- **DOCUMENT SECTION**
· · ·

Radon nikodym cscale (#1076)

* radon nikodym derivative scale and add

---------

Co-authored-by: Reynald Affeldt <[email protected]>

CHANGELOG_UNRELEASED.md

@@ -42,6 +42,13 @@
 - in `lebesgue_integral.v`:
   + `mfun` instances for `expR` and `comp`
 
+- in `charge.v`:
+  + lemmas `dominates_cscale`, `Radon_Nikodym_cscale`
+  + definition `cadd`, lemmas `dominates_caddl`, `Radon_Nikodym_cadd`
+
+- in `lebesgue_integral.v`:
+  + lemma `abse_integralP`
+
 ### Changed
 
 - in `hoelder.v`:
@@ -71,6 +78,8 @@
 
 - in `probability.v`:
   + `markov` now uses `Num.nneg`
+- in `lebesgue_integral.v`:
+  + order of arguments in the lemma `le_abse_integral`
 
 ### Renamed
 
@@ -114,6 +123,9 @@
 - in `topology.v`:
   + `ball_filter` generalized to `realDomainType`
 
+- in `lebesgue_integral.v`:
+  + weaken an hypothesis of `integral_ae_eq`
+
 ### Deprecated
 
 ### Removed

theories/charge.v

@@ -370,6 +370,38 @@ HB.instance Definition _ := isCharge.Build _ _ _ cscale
 
 End charge_scale.
 
+Section charge_add.
+Local Open Scope ereal_scope.
+Context d (T : measurableType d) (R : realType).
+Variables (m1 m2 : {charge set T -> \bar R}).
+
+Definition cadd := m1 \+ m2.
+
+Let cadd0 : cadd set0 = 0.
+Proof. by rewrite /cadd 2!charge0 adde0. Qed.
+
+Let cadd_finite A : measurable A -> cadd A \is a fin_num.
+Proof. by move=> mA; rewrite fin_numD !fin_num_measure. Qed.
+
+Let cadd_sigma_additive : semi_sigma_additive cadd.
+Proof.
+move=> F mF tF mUF; rewrite /cadd.
+under eq_fun do rewrite big_split; apply: cvg_trans.
+  (* TODO: IIRC explicit arguments were added to please Coq 8.14, rm if not needed anymore *)
+  apply: (@cvgeD _ _ _ R (fun x => \sum_(0 <= i < x) (m1 (F i)))
+                         (fun x => \sum_(0 <= i < x) (m2 (F i)))
+                         (m1 (\bigcup_n F n)) (m2 (\bigcup_n F n))).
+  - by rewrite fin_num_adde_defr// fin_num_measure.
+  - exact: charge_semi_sigma_additive.
+  - exact: charge_semi_sigma_additive.
+exact: cvg_id.
+Qed.
+
+HB.instance Definition _ := isCharge.Build _ _ _ cadd
+  cadd0 cadd_finite cadd_sigma_additive.

· · ·

- **TASK 1**
From the commit diff above, set down everything from "End charge_scale." down to "cadd set0 = 0." word for word.

(Stored records)
· · ·

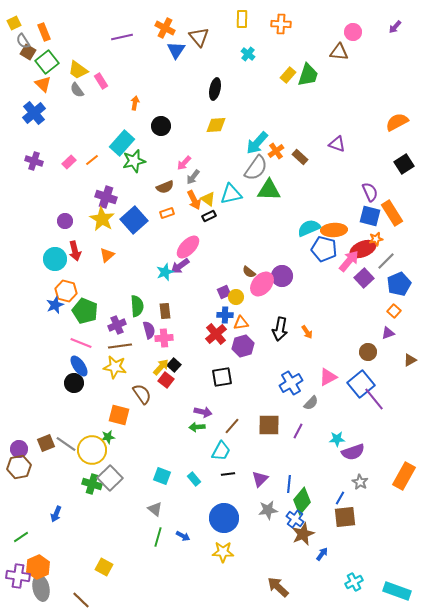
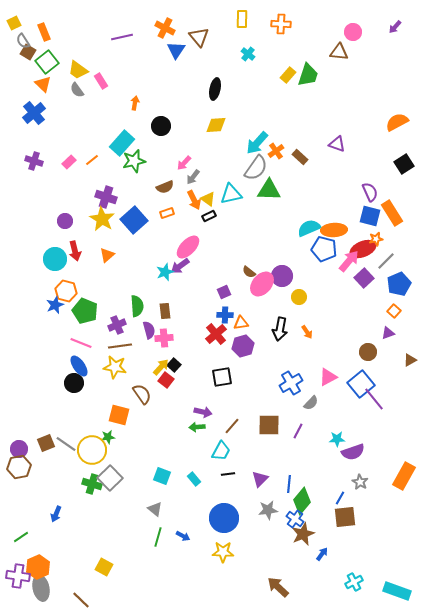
yellow circle at (236, 297): moved 63 px right
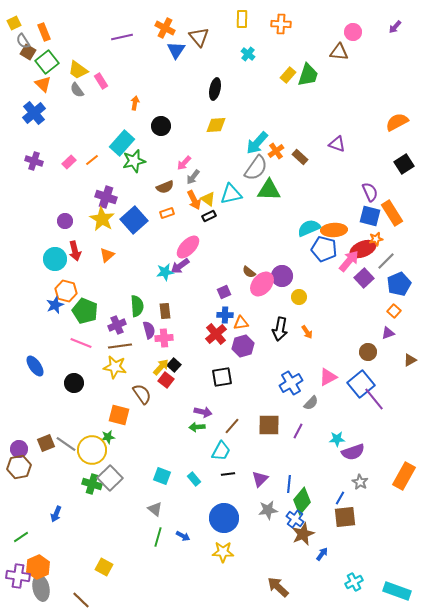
cyan star at (165, 272): rotated 12 degrees clockwise
blue ellipse at (79, 366): moved 44 px left
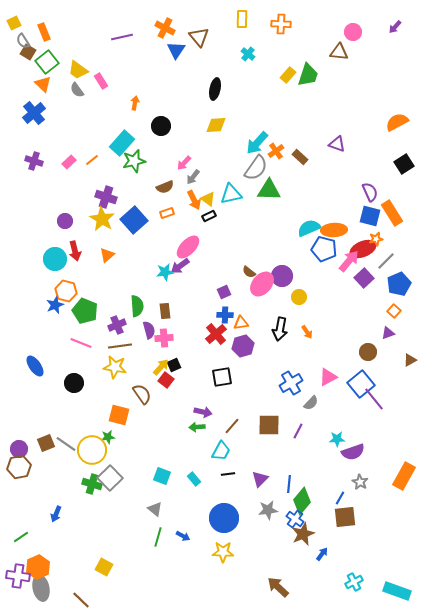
black square at (174, 365): rotated 24 degrees clockwise
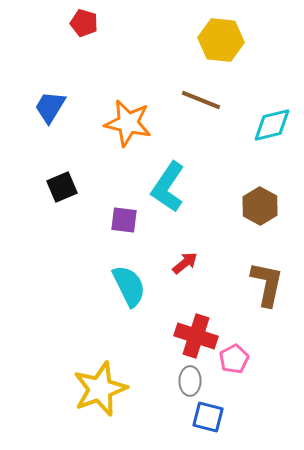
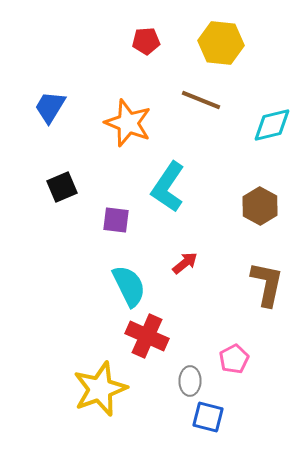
red pentagon: moved 62 px right, 18 px down; rotated 20 degrees counterclockwise
yellow hexagon: moved 3 px down
orange star: rotated 9 degrees clockwise
purple square: moved 8 px left
red cross: moved 49 px left; rotated 6 degrees clockwise
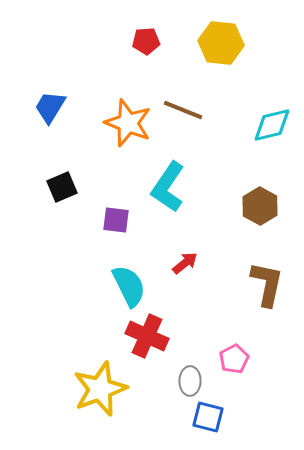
brown line: moved 18 px left, 10 px down
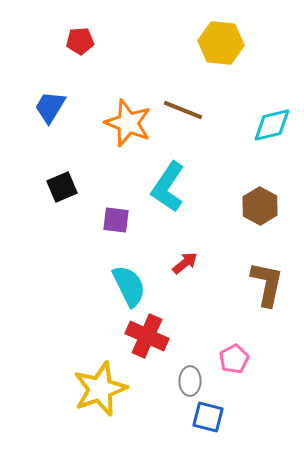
red pentagon: moved 66 px left
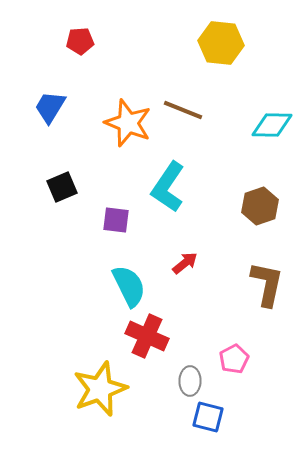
cyan diamond: rotated 15 degrees clockwise
brown hexagon: rotated 12 degrees clockwise
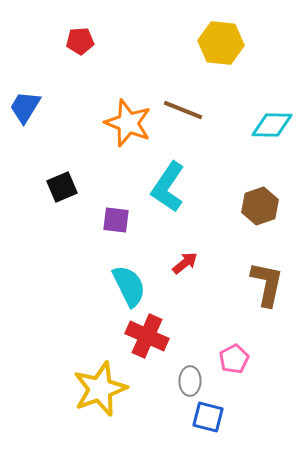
blue trapezoid: moved 25 px left
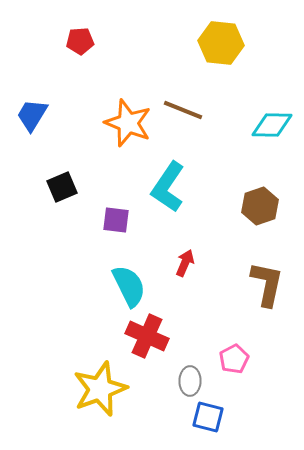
blue trapezoid: moved 7 px right, 8 px down
red arrow: rotated 28 degrees counterclockwise
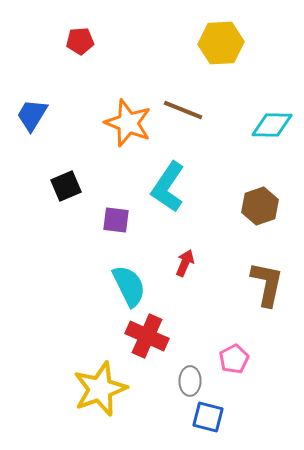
yellow hexagon: rotated 9 degrees counterclockwise
black square: moved 4 px right, 1 px up
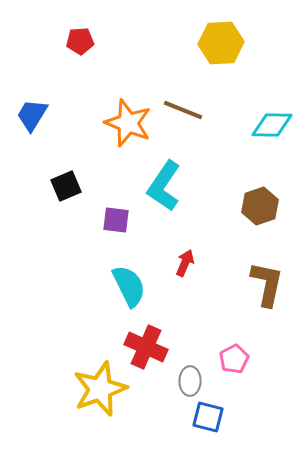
cyan L-shape: moved 4 px left, 1 px up
red cross: moved 1 px left, 11 px down
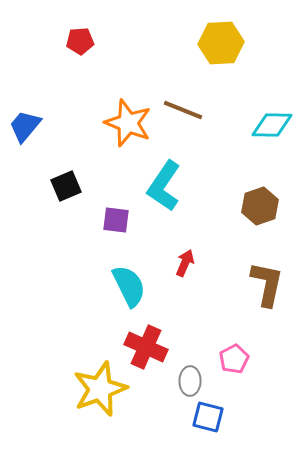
blue trapezoid: moved 7 px left, 11 px down; rotated 9 degrees clockwise
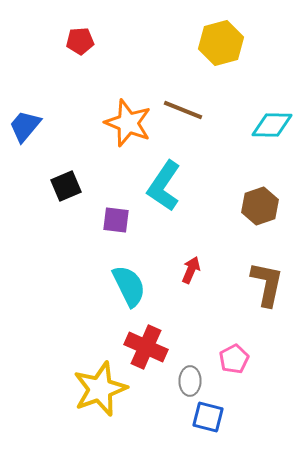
yellow hexagon: rotated 12 degrees counterclockwise
red arrow: moved 6 px right, 7 px down
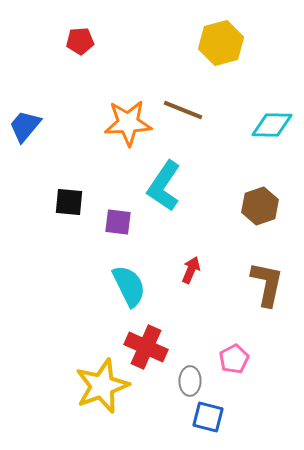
orange star: rotated 24 degrees counterclockwise
black square: moved 3 px right, 16 px down; rotated 28 degrees clockwise
purple square: moved 2 px right, 2 px down
yellow star: moved 2 px right, 3 px up
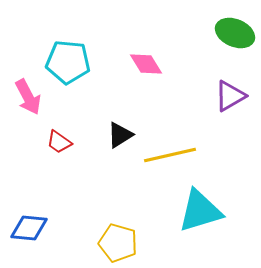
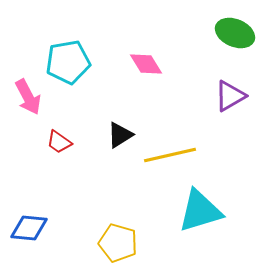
cyan pentagon: rotated 15 degrees counterclockwise
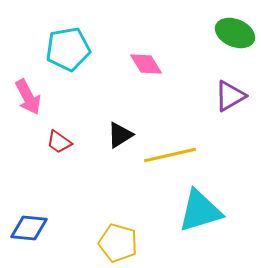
cyan pentagon: moved 13 px up
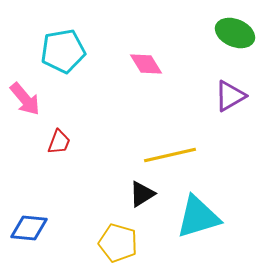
cyan pentagon: moved 5 px left, 2 px down
pink arrow: moved 3 px left, 2 px down; rotated 12 degrees counterclockwise
black triangle: moved 22 px right, 59 px down
red trapezoid: rotated 104 degrees counterclockwise
cyan triangle: moved 2 px left, 6 px down
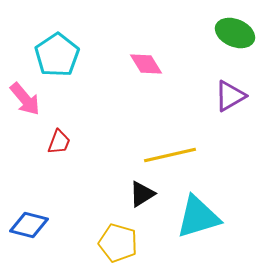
cyan pentagon: moved 6 px left, 4 px down; rotated 24 degrees counterclockwise
blue diamond: moved 3 px up; rotated 9 degrees clockwise
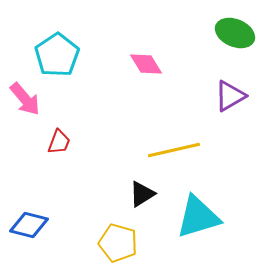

· · ·

- **TASK 2**
Pull out of the listing everything from the line that contains "cyan star at" down to the line that contains "brown line: moved 18 px left, 10 px down", both included, and repeat those lines unchanged. Leave the pictures out of your answer.

- **RESPONSE 1**
End charge_scale.
 
+Section charge_add.
+Local Open Scope ereal_scope.
+Context d (T : measurableType d) (R : realType).
+Variables (m1 m2 : {charge set T -> \bar R}).
+
+Definition cadd := m1 \+ m2.
+
+Let cadd0 : cadd set0 = 0.

- **RESPONSE 2**
cyan star at (165, 272): rotated 12 degrees clockwise
blue ellipse at (79, 366): moved 44 px left
black square at (174, 365): rotated 24 degrees clockwise
red pentagon: moved 62 px right, 18 px down; rotated 20 degrees counterclockwise
yellow hexagon: moved 3 px down
orange star: rotated 9 degrees clockwise
purple square: moved 8 px left
red cross: moved 49 px left; rotated 6 degrees clockwise
brown line: moved 18 px left, 10 px down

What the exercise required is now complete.